Amanda raccontò dell’urlo e della violenza nella calunnia a Lumumba
Nella calunnia a Patrick Lumumba, Amanda Knox inserì "l'urlo e la violenza", cioè "elementi di verità: da dove derivano questi dati se non dall'essersi confrontata direttamente con questa vicenda?".
Lo ha detto il pg di Firenze Alessandro Crini nella requisitoria al processo d'appello per l'omicidio di Meredith Kercher.
"La componente onirica appare un po' barocca - ha aggiunto - un po' una giustificazione per dare un senso ad affermazioni che invece hanno un significato primario dal punto di vista dell'indizio" "Io attribuisco alla calunnia a Lumumba un rilievo primarie - ha concluso - non me la sento di dire che fu una cosa giovanile".
Amanda e Raffaele erano su luogo delitto
"La presenza della Knox è difficilmente sganciabile dalla presenza di Sollecito sul luogo del delitto". Lo ha detto il pg al processo d'appello bis sull'omicidio di Meredith Kercher. Amanda disse alla madre che Patrick Lumumba non c'era,ha ricordato Crini: "Cosa ti dà questa certezza se non il fatto di essere stata presente?".
Poco plausibile il racconto di Amanda
"La combinazione di tutti questi elementi riveste di poca plausibilità questo racconto" di Amanda Knox. Lo ha detto il pg di Firenze, Alessandro Crini, parlando della ricostruzione dell'imputata su quanto avvenuto la mattina successiva all'omicidio. Per Crini, i sospetti sulla Knox "trovano un gancio nel racconto di questa signorina", per il fatto che "non è convincente".
Per Crini "la madre delle perplessità" nasce dal fatto che Amanda disse di essere tornata a casa, dopo aver dormito da Raffaele Sollecito, per fare la doccia ma di non aver visto il caos provocato dal furto che sarebbe stato compiuto nella camera della sua coinquilina.
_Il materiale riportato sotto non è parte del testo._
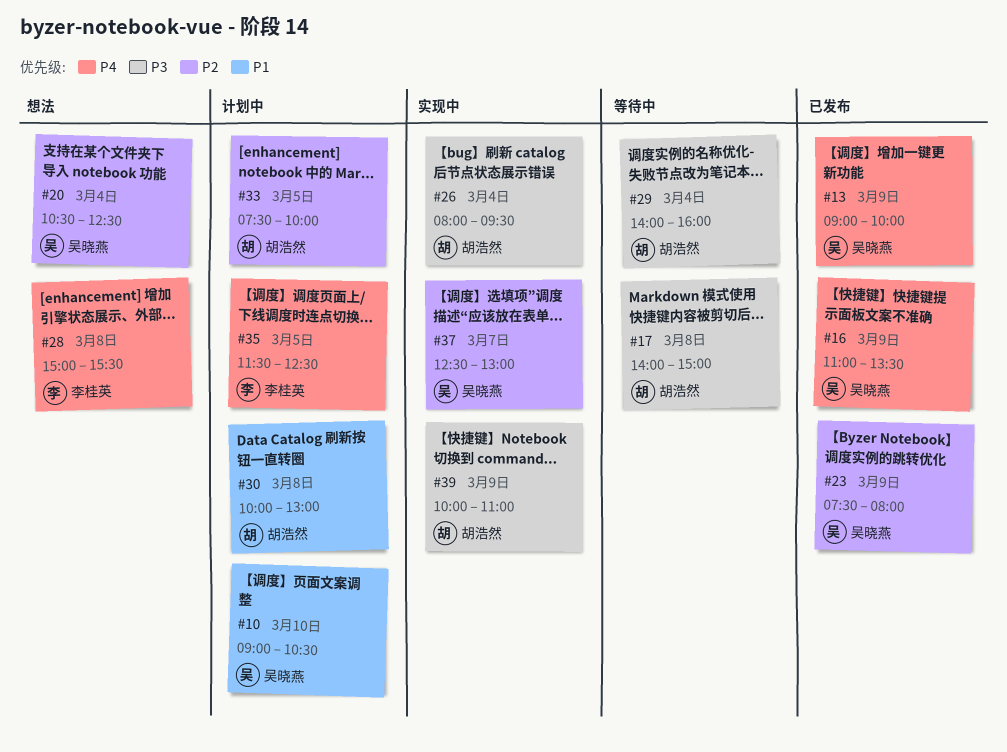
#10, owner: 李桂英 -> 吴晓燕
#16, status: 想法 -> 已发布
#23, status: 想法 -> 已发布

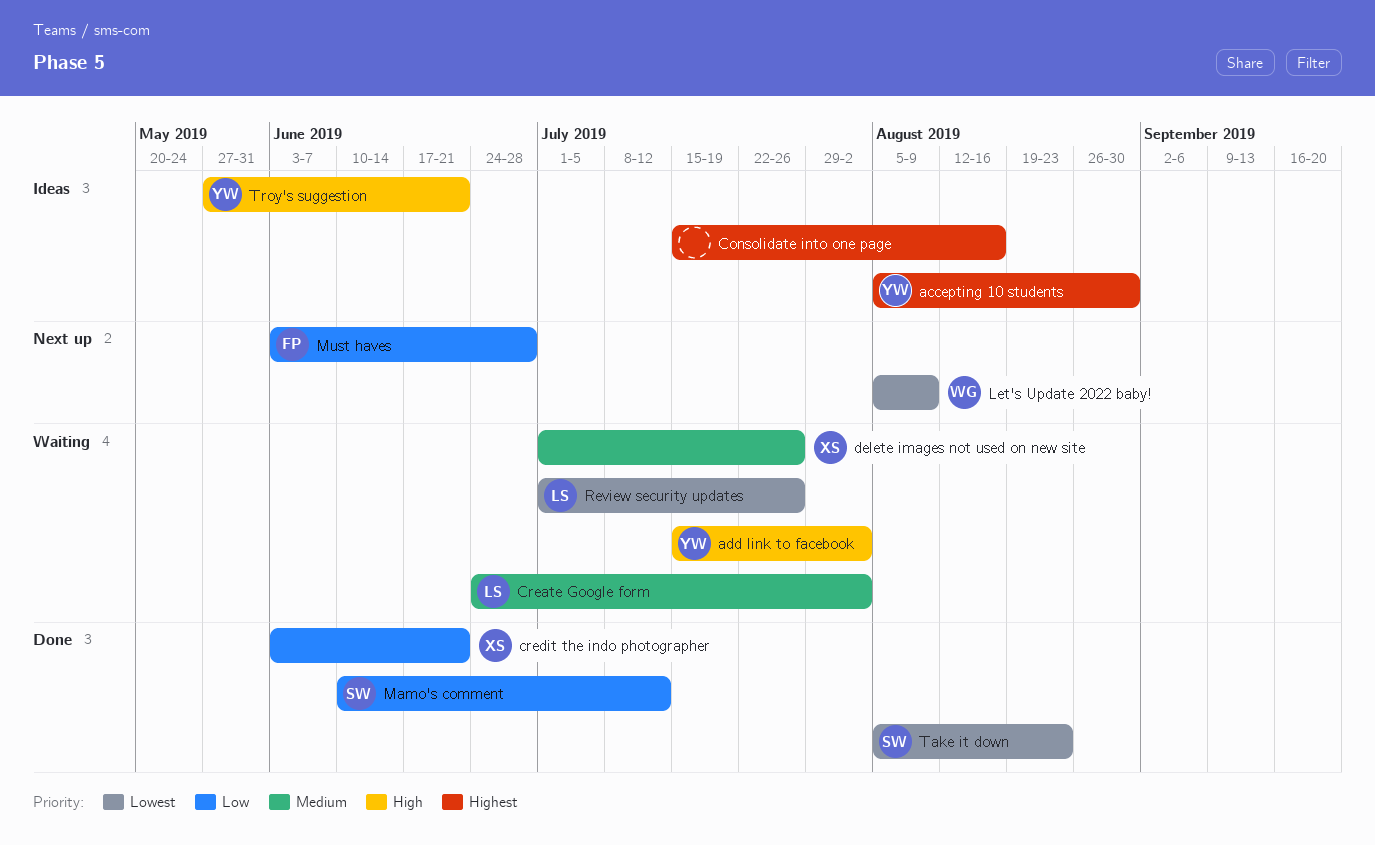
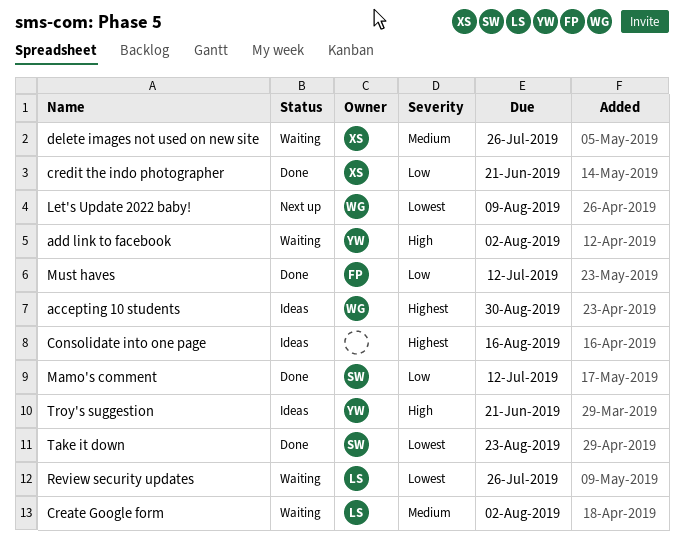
accepting 10 students, owner: YW -> WG
Must haves, status: Next up -> Done
Must haves, due: Jun 28 -> Jul 12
Sette ore di requisitoria, domani le richieste del procuratore Crini
E' durata più di sette ore la requisitoria del sostituto pg Alessandro Crini all'appello bis del processo per l'omicidio di Meredith Kercher. Intorno alle 18 l'udienza, iniziata poco dopo le 10, è stata sospesa: riprenderà domattina quando Crini concluderà il suo intervento con le richieste per gli imputati, Amanda Knox e Raffaele Sollecito.
Sollecito, vestito con un maglione viola ed una camicia rosa, ha assistito a quasi tutta l'udienza di oggi ascoltando impassibile la requisitoria di Crini, mangiandosi spesso le unghie e talvolta confrontandosi con i propri difensori. Al termine dell'udienza il difensore di Amanda Knox, Luciano Ghirga, ha commentato la requisitoria: ''Sotto l'aspetto giuridico si è alzato il livello dello scontro anche se non ho trovato alcuna novità concettuale o argomentativa''.
Il procuratore smorza i toni e cita l'ex calciatore Palanca
La condanna di Rudy Guede a 16 anni di carcere, inflitta con rito abbreviato, per l'omicidio di Meredith Kercher "non mi e' sembrata centratissima". Lo ha detto il pg di Firenze, Alessandro Crini, facendo capire di ritenere la pena bassa. Guede, ha ricordato Crini nella sua requisitoria all'appello bis del processo ad Amanda Knox e Raffaele Sollecito, "e' un assassino, condannato". Secondo il pg, "il finto furto fu un depistaggio: non puoi far sparire il cadavere e quindi cerchi di confondere le acque".
Crini ha a tratti smorzato i toni della sua lunga requisitoria (sei ore per adesso), come quando, parlando delle impronte numero 36 trovate nella casa del delitto, ha ricordato "quel vecchio calciatore del Catanzaro, Palanca, che aveva un piede molto piccolo", o anche quando ha definito il testimone Luciano Aviello, ascoltato durante l'appello bis, "la Mercedes dell'inattendibilita'". A Crini e' sfuggita pure un'involontaria citazione di Corrado Guzzanti, rispondendo "la seconda che hai detto" a una domanda posta retoricamente alla Corte.